[Page-level text extractions]
####

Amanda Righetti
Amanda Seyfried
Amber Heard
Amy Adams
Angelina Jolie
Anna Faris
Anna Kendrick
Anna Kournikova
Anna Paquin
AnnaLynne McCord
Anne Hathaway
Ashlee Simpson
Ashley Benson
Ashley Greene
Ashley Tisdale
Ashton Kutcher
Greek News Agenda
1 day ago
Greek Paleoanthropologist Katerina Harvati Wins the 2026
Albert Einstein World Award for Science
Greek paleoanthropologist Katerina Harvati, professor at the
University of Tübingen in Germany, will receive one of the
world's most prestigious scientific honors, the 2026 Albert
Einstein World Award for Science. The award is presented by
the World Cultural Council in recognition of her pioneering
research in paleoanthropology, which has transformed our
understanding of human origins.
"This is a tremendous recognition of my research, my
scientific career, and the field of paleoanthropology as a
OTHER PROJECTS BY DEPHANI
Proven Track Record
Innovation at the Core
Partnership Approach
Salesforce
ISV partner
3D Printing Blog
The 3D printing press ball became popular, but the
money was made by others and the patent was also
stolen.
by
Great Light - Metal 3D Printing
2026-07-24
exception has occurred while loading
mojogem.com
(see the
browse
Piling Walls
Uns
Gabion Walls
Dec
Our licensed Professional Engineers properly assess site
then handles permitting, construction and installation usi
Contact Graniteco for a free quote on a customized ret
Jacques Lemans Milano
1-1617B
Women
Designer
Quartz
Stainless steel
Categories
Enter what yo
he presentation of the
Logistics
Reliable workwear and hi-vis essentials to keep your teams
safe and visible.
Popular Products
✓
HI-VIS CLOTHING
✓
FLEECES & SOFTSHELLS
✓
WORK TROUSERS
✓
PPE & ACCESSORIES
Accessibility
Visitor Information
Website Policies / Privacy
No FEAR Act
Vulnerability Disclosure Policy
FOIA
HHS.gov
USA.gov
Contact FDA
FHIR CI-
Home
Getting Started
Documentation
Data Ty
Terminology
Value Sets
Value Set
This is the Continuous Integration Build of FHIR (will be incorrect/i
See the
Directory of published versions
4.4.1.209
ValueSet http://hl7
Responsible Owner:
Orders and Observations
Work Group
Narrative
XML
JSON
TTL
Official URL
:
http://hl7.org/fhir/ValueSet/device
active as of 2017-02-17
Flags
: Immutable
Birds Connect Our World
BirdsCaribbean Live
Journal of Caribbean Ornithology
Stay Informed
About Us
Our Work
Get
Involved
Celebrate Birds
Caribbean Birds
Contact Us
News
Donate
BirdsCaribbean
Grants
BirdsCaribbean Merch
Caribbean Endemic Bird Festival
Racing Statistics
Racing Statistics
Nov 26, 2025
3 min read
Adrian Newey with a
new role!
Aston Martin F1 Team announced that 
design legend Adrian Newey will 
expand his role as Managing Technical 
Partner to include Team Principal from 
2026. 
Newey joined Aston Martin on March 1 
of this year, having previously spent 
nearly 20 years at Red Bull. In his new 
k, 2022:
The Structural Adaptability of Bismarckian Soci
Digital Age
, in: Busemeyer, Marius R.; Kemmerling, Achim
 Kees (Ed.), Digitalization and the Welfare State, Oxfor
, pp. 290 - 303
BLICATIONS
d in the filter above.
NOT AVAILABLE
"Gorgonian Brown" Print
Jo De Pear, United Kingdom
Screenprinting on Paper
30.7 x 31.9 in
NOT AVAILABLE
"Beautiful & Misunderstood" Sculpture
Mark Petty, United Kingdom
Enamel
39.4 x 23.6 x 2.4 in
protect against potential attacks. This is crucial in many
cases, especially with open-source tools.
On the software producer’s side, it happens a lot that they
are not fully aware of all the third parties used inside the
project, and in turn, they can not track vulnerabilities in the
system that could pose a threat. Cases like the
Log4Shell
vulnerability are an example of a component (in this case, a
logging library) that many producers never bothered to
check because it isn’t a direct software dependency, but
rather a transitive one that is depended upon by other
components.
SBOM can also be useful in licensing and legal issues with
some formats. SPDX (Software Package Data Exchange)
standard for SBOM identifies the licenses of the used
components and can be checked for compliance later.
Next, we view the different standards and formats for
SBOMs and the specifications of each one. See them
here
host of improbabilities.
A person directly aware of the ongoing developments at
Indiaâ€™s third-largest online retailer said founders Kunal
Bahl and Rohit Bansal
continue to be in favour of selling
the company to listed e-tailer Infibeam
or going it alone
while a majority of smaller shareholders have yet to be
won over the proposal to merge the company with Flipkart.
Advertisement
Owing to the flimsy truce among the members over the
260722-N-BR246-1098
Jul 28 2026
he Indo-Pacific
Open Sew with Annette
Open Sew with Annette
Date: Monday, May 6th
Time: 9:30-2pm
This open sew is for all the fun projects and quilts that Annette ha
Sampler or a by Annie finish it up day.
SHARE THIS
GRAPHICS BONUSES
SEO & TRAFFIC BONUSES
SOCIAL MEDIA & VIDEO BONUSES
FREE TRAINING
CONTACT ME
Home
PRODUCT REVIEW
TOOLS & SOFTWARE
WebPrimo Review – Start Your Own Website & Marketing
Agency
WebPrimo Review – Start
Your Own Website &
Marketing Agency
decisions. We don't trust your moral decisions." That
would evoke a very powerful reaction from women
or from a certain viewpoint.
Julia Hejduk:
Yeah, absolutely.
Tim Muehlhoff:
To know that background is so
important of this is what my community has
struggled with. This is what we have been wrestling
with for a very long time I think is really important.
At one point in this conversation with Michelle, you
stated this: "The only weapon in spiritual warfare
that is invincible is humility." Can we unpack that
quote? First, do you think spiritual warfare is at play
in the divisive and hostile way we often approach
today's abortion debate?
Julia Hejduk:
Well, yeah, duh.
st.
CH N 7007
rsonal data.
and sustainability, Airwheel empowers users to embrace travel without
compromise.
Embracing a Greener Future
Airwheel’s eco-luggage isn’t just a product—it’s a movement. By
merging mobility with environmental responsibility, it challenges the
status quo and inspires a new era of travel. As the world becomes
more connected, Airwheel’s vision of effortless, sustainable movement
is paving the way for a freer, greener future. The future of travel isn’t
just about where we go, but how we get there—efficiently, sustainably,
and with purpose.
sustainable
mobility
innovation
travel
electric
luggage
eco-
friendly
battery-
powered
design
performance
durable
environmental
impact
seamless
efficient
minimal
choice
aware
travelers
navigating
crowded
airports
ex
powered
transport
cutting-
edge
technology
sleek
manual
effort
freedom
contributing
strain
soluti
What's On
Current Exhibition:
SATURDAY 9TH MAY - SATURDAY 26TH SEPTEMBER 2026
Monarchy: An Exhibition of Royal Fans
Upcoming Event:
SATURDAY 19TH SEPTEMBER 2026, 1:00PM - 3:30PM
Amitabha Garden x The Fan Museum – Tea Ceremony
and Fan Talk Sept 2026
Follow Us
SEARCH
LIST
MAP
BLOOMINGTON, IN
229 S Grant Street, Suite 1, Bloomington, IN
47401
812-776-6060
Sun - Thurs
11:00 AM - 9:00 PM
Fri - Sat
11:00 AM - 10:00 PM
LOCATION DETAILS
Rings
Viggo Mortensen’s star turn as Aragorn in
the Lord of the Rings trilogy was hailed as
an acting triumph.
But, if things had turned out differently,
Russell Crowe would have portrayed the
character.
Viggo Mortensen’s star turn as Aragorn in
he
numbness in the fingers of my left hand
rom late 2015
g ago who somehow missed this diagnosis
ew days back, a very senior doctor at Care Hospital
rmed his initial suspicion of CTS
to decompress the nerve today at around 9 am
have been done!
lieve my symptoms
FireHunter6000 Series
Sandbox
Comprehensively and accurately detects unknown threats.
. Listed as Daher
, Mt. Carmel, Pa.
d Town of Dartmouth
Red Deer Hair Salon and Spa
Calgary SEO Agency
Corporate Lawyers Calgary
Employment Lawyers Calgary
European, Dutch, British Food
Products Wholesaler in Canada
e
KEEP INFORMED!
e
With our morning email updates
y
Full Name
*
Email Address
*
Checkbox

####

Please copy the line that contains "FireHunter6000 Series" and each line after it through the end of the records, exactly, and no other lines.

FireHunter6000 Series
Sandbox
Comprehensively and accurately detects unknown threats.
. Listed as Daher
, Mt. Carmel, Pa.
d Town of Dartmouth
Red Deer Hair Salon and Spa
Calgary SEO Agency
Corporate Lawyers Calgary
Employment Lawyers Calgary
European, Dutch, British Food
Products Wholesaler in Canada
e
KEEP INFORMED!
e
With our morning email updates
y
Full Name
*
Email Address
*
Checkbox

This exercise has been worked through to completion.